Tuesday, September 29, 2015

beautiful blood

 a post from last September 2014

That feeling when you feel the warmth in your lungs, you taste the taste of blood. The feeling of it rushing quickly into your lungs filling them and your coughing trying to get it out. You start to see your life flash before your eyes, i think oh god, not like this. blood spewing out of my mouth every cough i cough its more blood, beautiful bright blood the blood that gives you life is going to be the same blood that kills me. I start to think of the things i didn't do the words i didn't say. I start to plea with god "i know we have never been good friends, i know i have said some shitty things about you but please god not like this, not right now" I stop take a deep breath and i feel it again...more blood. I start to panic knowing that this is possible to bleed to death in a parking lot of a half ass decent restaurant.
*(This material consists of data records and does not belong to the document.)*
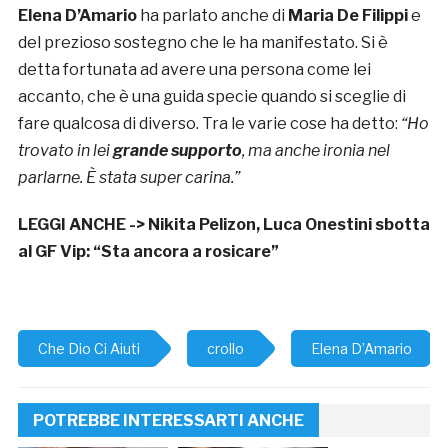
Elena D’Amario
ha parlato anche di
Maria De Filippi
e
del prezioso sostegno che le ha manifestato. Si è
detta fortunata ad avere una persona come lei
accanto, che è una guida specie quando si sceglie di
fare qualcosa di diverso. Tra le varie cose ha detto:
“Ho
trovato in lei
grande supporto
, ma anche ironia nel
parlarne. È stata super carina.”
LEGGI ANCHE ->
Nikita Pelizon, Luca Onestini sbotta
al GF Vip: “Sta ancora a rosicare”
Che Dio Ci Aiuti
crollo
Elena D’Amario
POTREBBE INTERESSARTI ANCHE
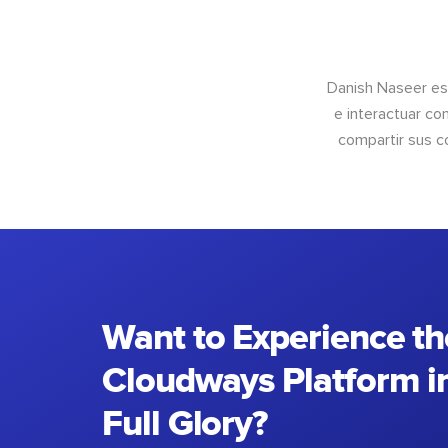
Danish Naseer es
e interactuar co
compartir sus c
Want to Experience th
Cloudways Platform in
Full Glory?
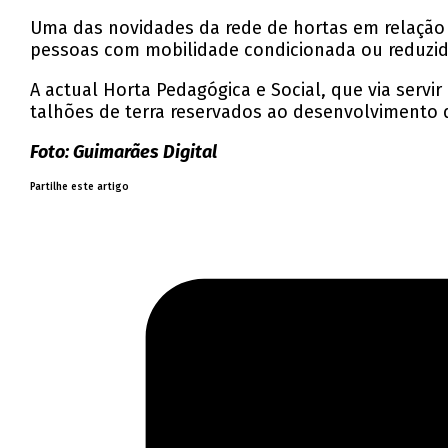
Uma das novidades da rede de hortas em relação a
pessoas com mobilidade condicionada ou reduzida
A actual Horta Pedagógica e Social, que via servi
talhões de terra reservados ao desenvolvimento 
Foto: Guimarães Digital
Partilhe este artigo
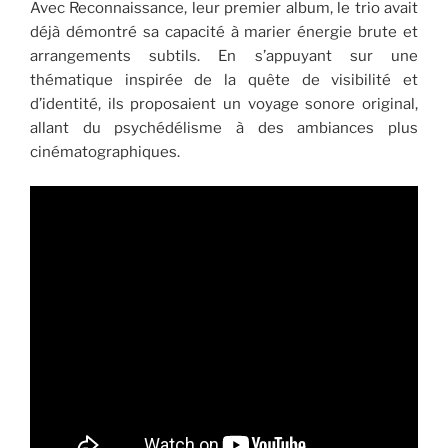
Avec Reconnaissance, leur premier album, le trio avait
déjà démontré sa capacité à marier énergie brute et
arrangements subtils. En s’appuyant sur une
thématique inspirée de la quête de visibilité et
d’identité, ils proposaient un voyage sonore original,
allant du psychédélisme à des ambiances plus
cinématographiques.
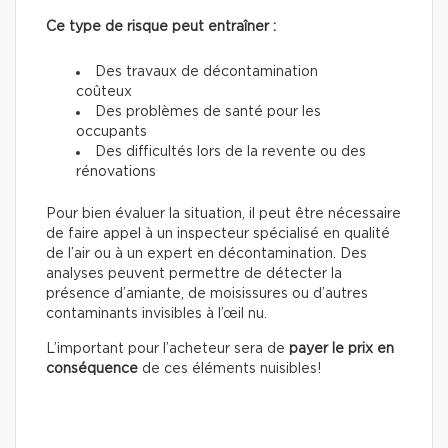
Ce type de risque peut entraîner :
Des travaux de décontamination
coûteux
Des problèmes de santé pour les
occupants
Des difficultés lors de la revente ou des
rénovations
Pour bien évaluer la situation, il peut être nécessaire
de faire appel à un inspecteur spécialisé en qualité
de l’air ou à un expert en décontamination. Des
analyses peuvent permettre de détecter la
présence d’amiante, de moisissures ou d’autres
contaminants invisibles à l’œil nu.
L’important pour l’acheteur sera de
payer le prix en
conséquence
de ces éléments nuisibles!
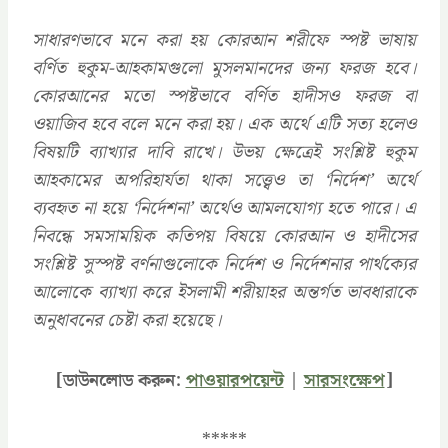
সাধারণভাবে মনে করা হয় কোরআন শরীফে স্পষ্ট ভাষায়
বর্ণিত হুকুম-আহকামগুলো মুসলমানদের জন্য ফরজ হবে।
কোরআনের মতো স্পষ্টভাবে বর্ণিত হাদীসও ফরজ বা
ওয়াজিব হবে বলে মনে করা হয়। এক অর্থে এটি সত্য হলেও
বিষয়টি ব্যাখ্যার দাবি রাখে। উভয় ক্ষেত্রেই সংশ্লিষ্ট হুকুম
আহকামের অপরিহার্যতা থাকা সত্ত্বেও তা ‘নির্দেশ’ অর্থে
ব্যবহৃত না হয়ে ‘নির্দেশনা’ অর্থেও আমলযোগ্য হতে পারে। এ
নিবন্ধে সমসাময়িক কতিপয় বিষয়ে কোরআন ও হাদীসের
সংশ্লিষ্ট সুস্পষ্ট বর্ণনাগুলোকে নির্দেশ ও নির্দেশনার পার্থক্যের
আলোকে ব্যাখ্যা করে ইসলামী শরীয়াহর অন্তর্গত ভাবধারাকে
অনুধাবনের চেষ্টা করা হয়েছে।
[ডাউনলোড করুন:
পাওয়ারপয়েন্ট
|
সারসংক্ষেপ
]
*****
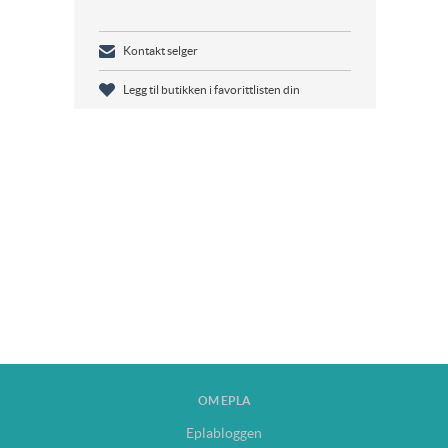
Kontakt selger
Legg til butikken i favorittlisten din
OM EPLA
Eplabloggen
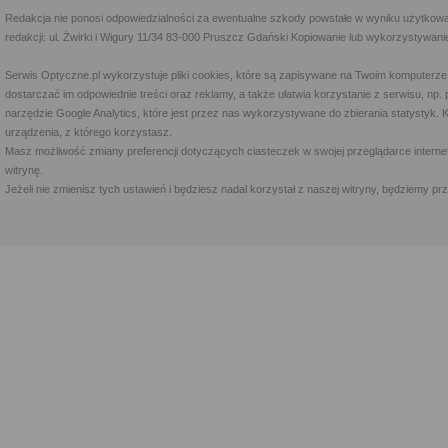
Redakcja nie ponosi odpowiedzialności za ewentualne szkody powstałe w wyniku użytkowa
redakcji: ul. Żwirki i Wigury 11/34 83-000 Pruszcz Gdański Kopiowanie lub wykorzystywan
Serwis Optyczne.pl wykorzystuje pliki cookies, które są zapisywane na Twoim komputerze
dostarczać im odpowiednie treści oraz reklamy, a także ułatwia korzystanie z serwisu, 
narzędzie Google Analytics, które jest przez nas wykorzystywane do zbierania statystyk. 
urządzenia, z którego korzystasz.
Masz możliwość zmiany preferencji dotyczących ciasteczek w swojej przeglądarce internet
witrynę.
Jeżeli nie zmienisz tych ustawień i będziesz nadal korzystał z naszej witryny, będziemy 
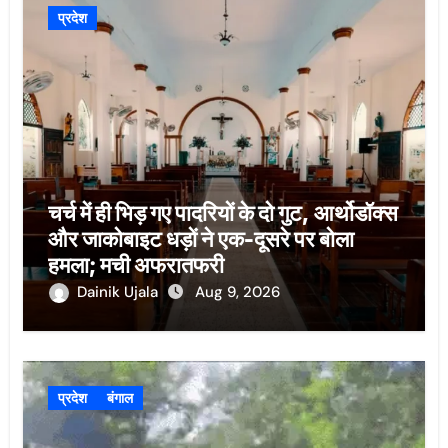
प्रदेश
चर्च में ही भिड़ गए पादरियों के दो गुट, आर्थोडॉक्स
और जाकोबाइट धड़ों ने एक-दूसरे पर बोला
हमला; मची अफरातफरी
Dainik Ujala
Aug 9, 2026
प्रदेश
बंगाल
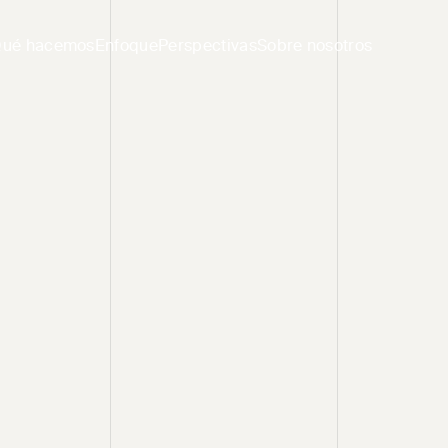
ué hacemos
Enfoque
Perspectivas
Sobre nosotros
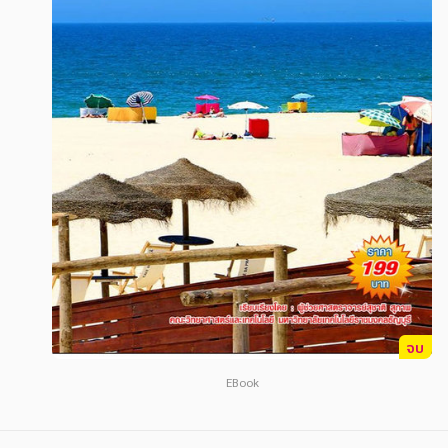
สังคม วัฒนธรรม การปกครอง ศาสนาและปรัชญา
สังคม วัฒนธรรม การปกครอง ศาสนาและปรัชญา
ศาสนา และปรัชญา
ศาสนา และปรัชญา
กฎหมาย สัญญา ภาษี
กฎหมาย สัญญา ภาษี
การเงิน การลงทุน บริหาร
การเงิน การลงทุน บริหาร
นิตยสาร หนังสือพิมพ์
นิตยสาร หนังสือพิมพ์
ครอบครัว
ครอบครัว
วรรณกรรม
วรรณกรรม
การเกษตร ชีววิทยา
การเกษตร ชีววิทยา
การเรียน การศึกษา
การเรียน การศึกษา
จบ
เทคโนโลยี การสื่อสาร วิทยาศาสตร์
เทคโนโลยี การสื่อสาร วิทยาศาสตร์
EBook
ภาษาศาสตร์
ภาษาศาสตร์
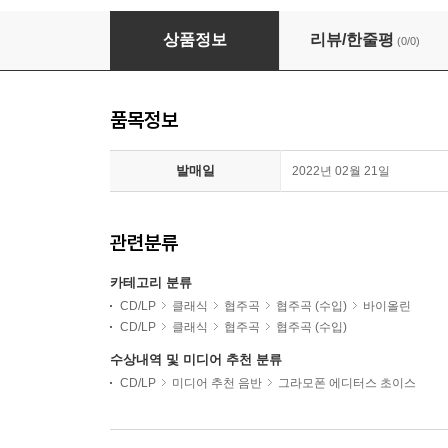
Theotime Langlois de Swarte 비발디 / 르클레르 
상품정보
리뷰/한줄평
(0/0)
품목정보
발매일
2022년 02월 21일
관련분류
카테고리 분류
CD/LP
클래식
협주곡
협주곡 (수입)
바이올린
CD/LP
클래식
협주곡
협주곡 (수입)
수상내역 및 미디어 추천 분류
CD/LP
미디어 추천 음반
그라모폰 에디터스 초이스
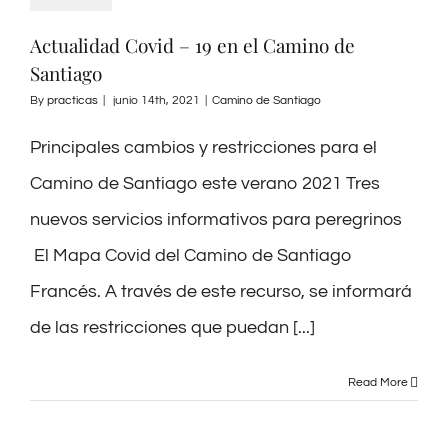
Actualidad Covid – 19 en el Camino de
Santiago
By
practicas
|
junio 14th, 2021
|
Camino de Santiago
Principales cambios y restricciones para el
Camino de Santiago este verano 2021 Tres
nuevos servicios informativos para peregrinos
El Mapa Covid del Camino de Santiago
Francés. A través de este recurso, se informará
de las restricciones que puedan [...]
Read More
I glance up see the faces of my mom and dad and matt and realize they are thinking the same thing. Make it stop.
I close my eyes and think of the happy things and think to myself i can't keep doing this...do i call and ambulance? Can we make it to a hospital? my hospital is 2 hours away...what if we don't make it in time?
I open my eyes and reason with myself...this isn't the end...breathe. After getting to the car it starts to slow. Such an awful feeling but relieved at the same time because i know its slowing and that means it might be over.
I try not to panic and ask to be token to a local ER. After sitting inside a room for over 3 hours they determine there isn't anything they can do, so i go home.
Even day and weeks after this passed I find myself dreaming this same nightmare and it feels so real. I awake and realize it was just reliving a bad moment...or was it real? I go to the bathroom and cough and spit...please please don't let it be blood I say to myself as my eyes are closed fearful of what I will find when I open them. The feeling of relief as I open so see nothing that looks like blood. But I'm awake and now worried. So Iay back in bed thinking about how it could of been different that night and how It could of went a completely different way if it didn't stop. I realize again how scary that night was and how lucky iam. As I'm drifting back into a light sleep it replays in my mind again and I go back to that same place, this time tho I don't wake up it happens all over again and I can't do anything but let it all play out in my head.
 
This happened for days and weeks after. I got little to no solid sleep and I found myself panicking at any chest pain or coughing that resembled that feeling of blood.

 It's been almost. Year since that evening and the nightmares are few and far between nowadays. I try not to let myself get to worked up but it still wakes me up in a cold sweat overtime i relive that night.
Im grateful its been a year since i have an episode like that but i also know it can come at any moment without notice.